- Your goal -
Please copy every line from the records below that contains the string "sure".

Saved entries
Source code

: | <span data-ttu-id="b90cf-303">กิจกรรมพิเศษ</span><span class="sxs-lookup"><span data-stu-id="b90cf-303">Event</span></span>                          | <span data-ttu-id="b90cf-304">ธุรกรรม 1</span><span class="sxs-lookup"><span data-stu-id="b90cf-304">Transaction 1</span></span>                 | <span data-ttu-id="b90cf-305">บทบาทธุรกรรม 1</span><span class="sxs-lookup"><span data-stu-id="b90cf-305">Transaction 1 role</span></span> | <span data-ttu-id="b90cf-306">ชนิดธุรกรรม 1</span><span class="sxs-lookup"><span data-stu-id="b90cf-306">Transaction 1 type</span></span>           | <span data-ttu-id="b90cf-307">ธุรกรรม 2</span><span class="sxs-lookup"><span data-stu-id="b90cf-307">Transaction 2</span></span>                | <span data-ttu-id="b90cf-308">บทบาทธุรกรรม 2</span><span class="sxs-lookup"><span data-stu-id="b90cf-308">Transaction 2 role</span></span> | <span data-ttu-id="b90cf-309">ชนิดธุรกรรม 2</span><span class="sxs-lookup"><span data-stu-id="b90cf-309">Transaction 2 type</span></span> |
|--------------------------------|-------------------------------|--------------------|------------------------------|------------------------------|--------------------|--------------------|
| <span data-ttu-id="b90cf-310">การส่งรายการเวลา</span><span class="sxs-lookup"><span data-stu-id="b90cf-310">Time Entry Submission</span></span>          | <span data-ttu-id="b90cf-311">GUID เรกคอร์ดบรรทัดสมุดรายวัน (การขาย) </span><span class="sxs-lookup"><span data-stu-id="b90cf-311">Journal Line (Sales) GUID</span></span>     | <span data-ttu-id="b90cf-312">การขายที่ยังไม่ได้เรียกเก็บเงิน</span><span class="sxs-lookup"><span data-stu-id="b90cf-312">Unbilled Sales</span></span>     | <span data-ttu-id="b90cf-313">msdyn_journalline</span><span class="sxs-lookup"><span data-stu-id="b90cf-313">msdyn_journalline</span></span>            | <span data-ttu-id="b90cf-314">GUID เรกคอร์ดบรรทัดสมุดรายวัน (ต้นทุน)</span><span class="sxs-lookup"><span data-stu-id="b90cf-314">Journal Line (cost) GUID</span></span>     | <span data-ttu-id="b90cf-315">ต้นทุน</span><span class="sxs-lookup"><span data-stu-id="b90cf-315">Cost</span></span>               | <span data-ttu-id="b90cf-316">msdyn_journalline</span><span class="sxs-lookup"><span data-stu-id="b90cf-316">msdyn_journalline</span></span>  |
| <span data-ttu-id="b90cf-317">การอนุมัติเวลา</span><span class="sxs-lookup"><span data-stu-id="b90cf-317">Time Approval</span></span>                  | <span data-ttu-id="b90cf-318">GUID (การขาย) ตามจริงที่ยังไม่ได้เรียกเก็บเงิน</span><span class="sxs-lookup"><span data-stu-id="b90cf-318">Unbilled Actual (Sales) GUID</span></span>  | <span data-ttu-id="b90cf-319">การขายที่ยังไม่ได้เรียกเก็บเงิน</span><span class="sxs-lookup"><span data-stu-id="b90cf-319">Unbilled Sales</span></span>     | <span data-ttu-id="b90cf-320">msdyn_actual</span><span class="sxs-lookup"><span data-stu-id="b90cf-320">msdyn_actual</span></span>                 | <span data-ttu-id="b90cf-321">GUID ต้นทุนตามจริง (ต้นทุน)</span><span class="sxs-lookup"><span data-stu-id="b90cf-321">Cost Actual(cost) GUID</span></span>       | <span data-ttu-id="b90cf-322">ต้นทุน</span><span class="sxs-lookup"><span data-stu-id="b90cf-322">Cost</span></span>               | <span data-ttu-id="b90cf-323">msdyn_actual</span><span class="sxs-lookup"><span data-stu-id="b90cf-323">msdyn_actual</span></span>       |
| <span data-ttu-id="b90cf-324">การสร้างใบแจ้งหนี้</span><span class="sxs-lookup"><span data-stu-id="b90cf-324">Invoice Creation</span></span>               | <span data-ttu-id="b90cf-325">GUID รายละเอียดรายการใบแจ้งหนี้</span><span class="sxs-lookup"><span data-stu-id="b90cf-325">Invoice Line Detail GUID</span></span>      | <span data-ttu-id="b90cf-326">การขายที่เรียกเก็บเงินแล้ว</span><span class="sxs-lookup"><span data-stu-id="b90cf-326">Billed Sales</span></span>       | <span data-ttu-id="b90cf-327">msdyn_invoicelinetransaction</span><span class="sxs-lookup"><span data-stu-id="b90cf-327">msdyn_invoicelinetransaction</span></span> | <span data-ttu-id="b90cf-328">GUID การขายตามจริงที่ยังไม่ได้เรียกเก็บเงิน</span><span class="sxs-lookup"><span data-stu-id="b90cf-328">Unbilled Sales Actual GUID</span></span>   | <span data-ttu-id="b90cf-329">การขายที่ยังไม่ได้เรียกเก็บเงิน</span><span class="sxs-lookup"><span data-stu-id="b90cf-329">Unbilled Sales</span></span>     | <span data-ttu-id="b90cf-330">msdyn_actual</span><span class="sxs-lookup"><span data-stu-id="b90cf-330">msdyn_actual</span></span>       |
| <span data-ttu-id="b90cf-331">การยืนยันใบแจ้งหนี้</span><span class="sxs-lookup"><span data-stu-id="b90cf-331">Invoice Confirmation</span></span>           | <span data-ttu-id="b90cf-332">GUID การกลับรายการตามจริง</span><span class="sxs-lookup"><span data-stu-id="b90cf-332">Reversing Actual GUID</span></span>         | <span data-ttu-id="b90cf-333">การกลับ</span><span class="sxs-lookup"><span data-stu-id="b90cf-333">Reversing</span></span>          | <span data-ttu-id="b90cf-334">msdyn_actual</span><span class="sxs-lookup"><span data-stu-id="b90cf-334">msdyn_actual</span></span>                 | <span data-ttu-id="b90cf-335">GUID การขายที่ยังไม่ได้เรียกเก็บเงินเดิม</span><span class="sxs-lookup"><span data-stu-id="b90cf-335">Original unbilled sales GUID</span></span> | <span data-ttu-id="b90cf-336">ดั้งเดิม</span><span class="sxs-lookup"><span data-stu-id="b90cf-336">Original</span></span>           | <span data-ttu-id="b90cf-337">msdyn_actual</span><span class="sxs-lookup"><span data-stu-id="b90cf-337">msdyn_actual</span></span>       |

...

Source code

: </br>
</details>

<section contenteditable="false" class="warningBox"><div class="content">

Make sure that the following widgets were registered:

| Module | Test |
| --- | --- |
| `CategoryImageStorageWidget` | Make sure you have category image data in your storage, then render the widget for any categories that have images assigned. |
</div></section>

- Output of the task -
Make sure that the following widgets were registered:
| `CategoryImageStorageWidget` | Make sure you have category image data in your storage, then render the widget for any categories that have images assigned. |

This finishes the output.